### Provided data:
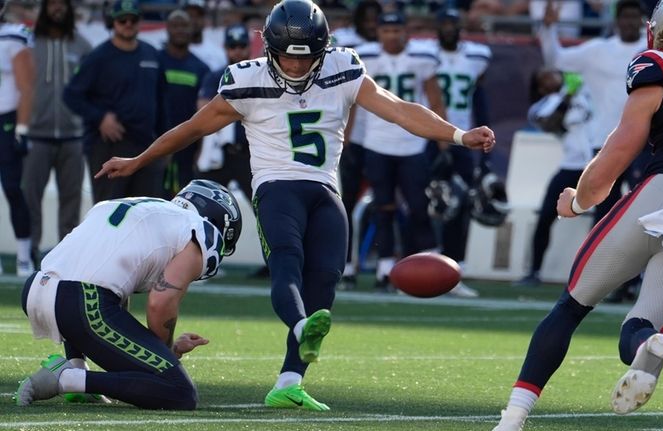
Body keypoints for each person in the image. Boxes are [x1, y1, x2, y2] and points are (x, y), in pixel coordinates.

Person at [96, 0, 495, 411]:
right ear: (269, 47)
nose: (296, 66)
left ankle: (289, 380)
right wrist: (138, 160)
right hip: (276, 187)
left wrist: (460, 135)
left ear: (323, 49)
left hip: (325, 190)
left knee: (325, 279)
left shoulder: (343, 68)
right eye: (286, 55)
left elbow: (398, 110)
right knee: (287, 261)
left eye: (305, 57)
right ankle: (301, 324)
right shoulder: (245, 80)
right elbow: (191, 129)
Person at [493, 0, 663, 429]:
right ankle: (648, 343)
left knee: (570, 307)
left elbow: (619, 150)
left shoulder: (662, 67)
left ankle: (513, 418)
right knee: (638, 331)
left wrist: (578, 201)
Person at [15, 179, 243, 409]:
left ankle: (76, 366)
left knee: (109, 290)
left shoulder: (138, 207)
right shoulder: (200, 230)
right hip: (81, 302)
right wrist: (166, 357)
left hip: (37, 287)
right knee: (180, 391)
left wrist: (166, 350)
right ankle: (67, 379)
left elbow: (95, 272)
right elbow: (160, 302)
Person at [355, 11, 446, 292]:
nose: (391, 36)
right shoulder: (364, 56)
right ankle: (384, 268)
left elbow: (434, 100)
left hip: (412, 143)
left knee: (419, 206)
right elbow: (351, 102)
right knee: (382, 207)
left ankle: (434, 264)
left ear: (406, 31)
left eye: (396, 31)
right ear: (378, 33)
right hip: (376, 142)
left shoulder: (423, 58)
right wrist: (346, 141)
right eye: (386, 31)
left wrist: (443, 143)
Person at [537, 0, 647, 226]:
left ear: (643, 21)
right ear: (616, 21)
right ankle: (595, 260)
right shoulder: (597, 50)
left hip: (645, 142)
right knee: (604, 214)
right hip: (606, 141)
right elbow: (555, 59)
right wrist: (548, 29)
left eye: (634, 16)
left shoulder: (653, 50)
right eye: (625, 16)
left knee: (646, 208)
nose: (629, 22)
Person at [63, 0, 167, 204]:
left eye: (133, 19)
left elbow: (161, 101)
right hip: (109, 145)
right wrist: (100, 118)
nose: (128, 23)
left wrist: (165, 143)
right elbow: (71, 95)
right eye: (122, 20)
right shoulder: (99, 57)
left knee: (147, 212)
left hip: (147, 146)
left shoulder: (151, 54)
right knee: (109, 211)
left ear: (139, 22)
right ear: (113, 23)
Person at [428, 8, 493, 298]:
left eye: (453, 23)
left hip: (463, 139)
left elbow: (478, 95)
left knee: (463, 204)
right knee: (424, 203)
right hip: (427, 136)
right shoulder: (423, 55)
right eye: (443, 23)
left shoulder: (477, 56)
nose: (448, 29)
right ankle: (420, 267)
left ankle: (455, 272)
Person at [23, 0, 91, 269]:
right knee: (30, 200)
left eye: (62, 4)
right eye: (51, 4)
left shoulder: (83, 46)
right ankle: (27, 255)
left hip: (73, 137)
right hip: (34, 136)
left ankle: (66, 260)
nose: (57, 8)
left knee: (71, 204)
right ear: (43, 9)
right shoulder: (28, 45)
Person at [522, 69, 594, 286]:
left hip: (599, 163)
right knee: (545, 216)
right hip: (571, 166)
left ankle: (593, 276)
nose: (553, 77)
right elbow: (549, 123)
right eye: (545, 77)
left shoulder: (587, 91)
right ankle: (534, 271)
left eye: (553, 73)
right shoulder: (543, 105)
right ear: (541, 87)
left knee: (605, 219)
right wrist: (566, 97)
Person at [332, 0, 382, 290]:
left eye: (377, 17)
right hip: (351, 134)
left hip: (379, 134)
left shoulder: (389, 50)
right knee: (345, 202)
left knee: (385, 205)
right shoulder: (344, 43)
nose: (373, 22)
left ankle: (384, 266)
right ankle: (346, 265)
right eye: (368, 17)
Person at [195, 23, 253, 201]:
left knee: (265, 208)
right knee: (205, 205)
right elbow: (202, 110)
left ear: (249, 47)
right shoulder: (216, 76)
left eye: (242, 46)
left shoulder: (259, 75)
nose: (237, 51)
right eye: (232, 46)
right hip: (220, 152)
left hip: (250, 154)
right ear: (225, 48)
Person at [158, 9, 210, 197]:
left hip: (187, 146)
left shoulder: (201, 68)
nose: (180, 30)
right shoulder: (155, 62)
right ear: (167, 29)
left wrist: (201, 148)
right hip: (156, 143)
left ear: (192, 29)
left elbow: (206, 114)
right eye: (175, 25)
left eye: (184, 25)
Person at [0, 0, 35, 276]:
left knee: (13, 188)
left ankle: (24, 256)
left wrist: (22, 128)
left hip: (7, 119)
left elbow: (26, 87)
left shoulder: (13, 35)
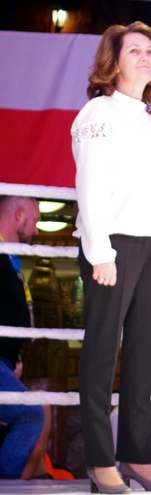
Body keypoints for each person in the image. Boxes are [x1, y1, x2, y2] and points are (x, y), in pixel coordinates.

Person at [71, 21, 151, 493]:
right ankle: (100, 462)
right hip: (114, 244)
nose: (145, 56)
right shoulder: (98, 111)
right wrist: (100, 251)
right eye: (133, 50)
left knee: (143, 354)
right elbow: (91, 185)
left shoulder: (149, 122)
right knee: (102, 353)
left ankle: (136, 456)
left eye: (150, 50)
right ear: (112, 62)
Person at [0, 196, 47, 480]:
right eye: (36, 221)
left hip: (5, 361)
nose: (37, 230)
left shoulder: (8, 256)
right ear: (19, 215)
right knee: (30, 414)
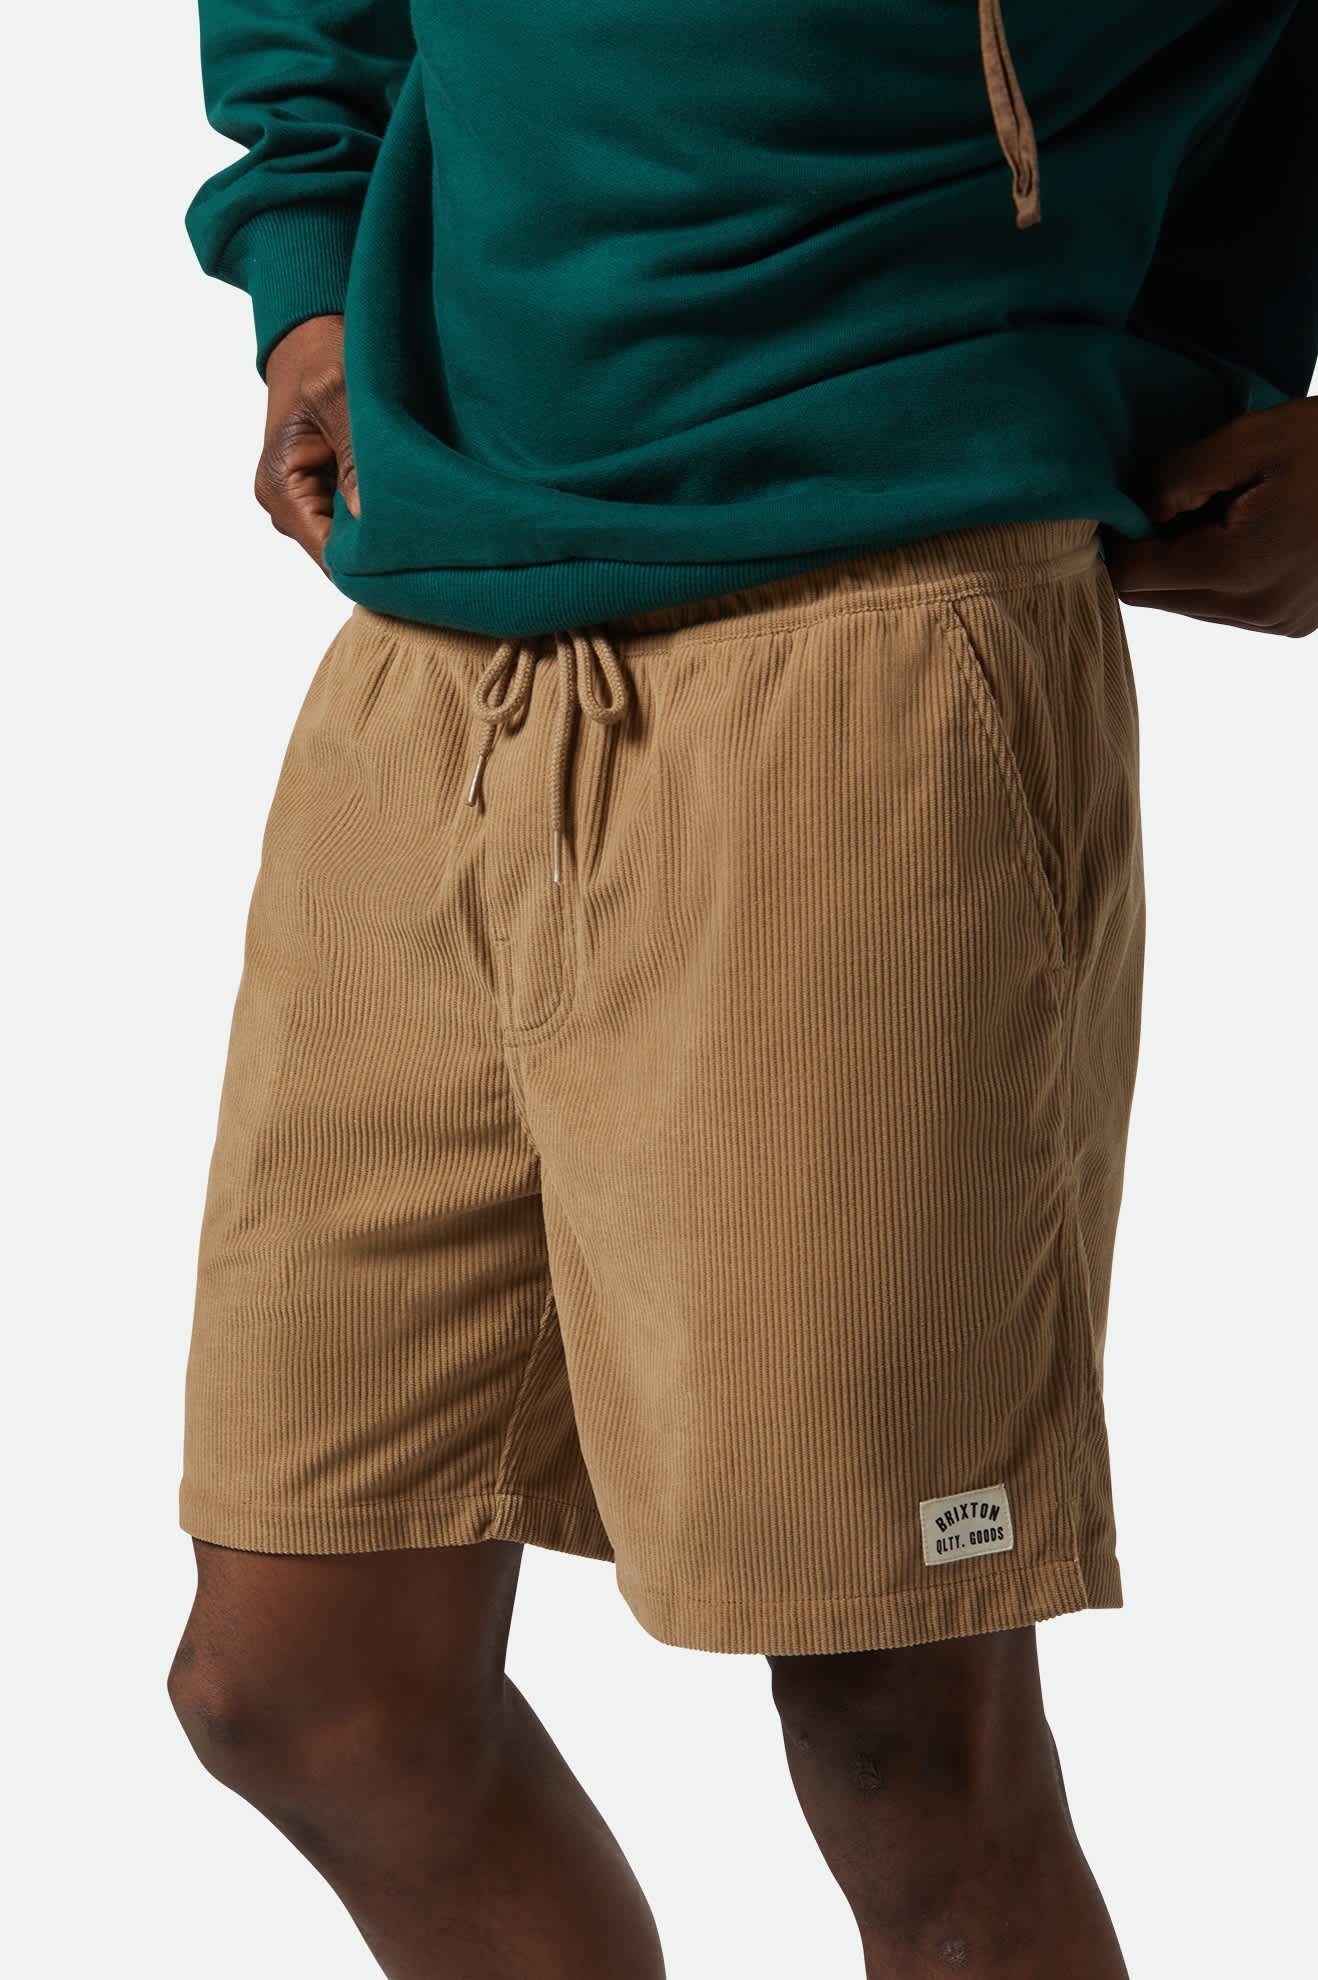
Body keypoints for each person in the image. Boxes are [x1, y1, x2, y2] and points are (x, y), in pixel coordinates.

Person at [166, 2, 1317, 1973]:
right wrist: (312, 282)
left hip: (873, 629)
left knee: (900, 1734)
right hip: (439, 638)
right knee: (301, 1684)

### Task prompt:
Repeat word for word the lines above that run from the line containing "right elbow: (191, 129)" through the line containing "left hip: (73, 137)", both ends included, and nothing else.

### Solved exercise:
right elbow: (191, 129)
Person at [493, 0, 663, 429]:
right ankle: (648, 343)
left knee: (570, 307)
left elbow: (619, 150)
left shoulder: (662, 67)
left ankle: (513, 418)
right knee: (638, 331)
left wrist: (578, 201)
Person at [15, 179, 243, 409]:
left ankle: (76, 366)
left knee: (109, 290)
left shoulder: (138, 207)
right shoulder: (200, 230)
right hip: (81, 302)
right wrist: (166, 357)
left hip: (37, 287)
right knee: (180, 391)
left wrist: (166, 350)
right ankle: (67, 379)
left elbow: (95, 272)
right elbow: (160, 302)
Person at [355, 11, 446, 292]:
nose: (391, 36)
right shoulder: (364, 56)
right ankle: (384, 268)
left elbow: (434, 100)
left hip: (412, 143)
left knee: (419, 206)
right elbow: (351, 102)
right knee: (382, 207)
left ankle: (434, 264)
left ear: (406, 31)
left eye: (396, 31)
right ear: (378, 33)
right hip: (376, 142)
left shoulder: (423, 58)
right wrist: (346, 141)
right eye: (386, 31)
left wrist: (443, 143)
Person at [537, 0, 647, 226]:
left ear: (643, 21)
right ear: (616, 21)
right ankle: (595, 260)
right shoulder: (597, 50)
left hip: (645, 142)
right knee: (604, 214)
right hip: (606, 141)
right elbow: (555, 59)
right wrist: (548, 29)
left eye: (634, 16)
left shoulder: (653, 50)
right eye: (625, 16)
left knee: (646, 208)
nose: (629, 22)
Person at [63, 0, 167, 204]:
left eye: (133, 19)
left elbow: (161, 101)
right hip: (109, 145)
right wrist: (100, 118)
nose: (128, 23)
left wrist: (165, 143)
right elbow: (71, 95)
right eye: (122, 20)
right shoulder: (99, 57)
left knee: (147, 212)
left hip: (147, 146)
left shoulder: (151, 54)
right knee: (109, 211)
left ear: (139, 22)
right ear: (113, 23)
Person at [428, 8, 493, 298]:
left eye: (453, 23)
left hip: (463, 139)
left elbow: (478, 95)
left knee: (463, 204)
right knee: (424, 203)
right hip: (427, 136)
right shoulder: (423, 55)
right eye: (443, 23)
left shoulder: (477, 56)
nose: (448, 29)
right ankle: (420, 267)
left ankle: (455, 272)
Person at [23, 0, 91, 269]:
right knee: (30, 200)
left eye: (62, 4)
right eye: (51, 4)
left shoulder: (83, 46)
right ankle: (27, 255)
left hip: (73, 137)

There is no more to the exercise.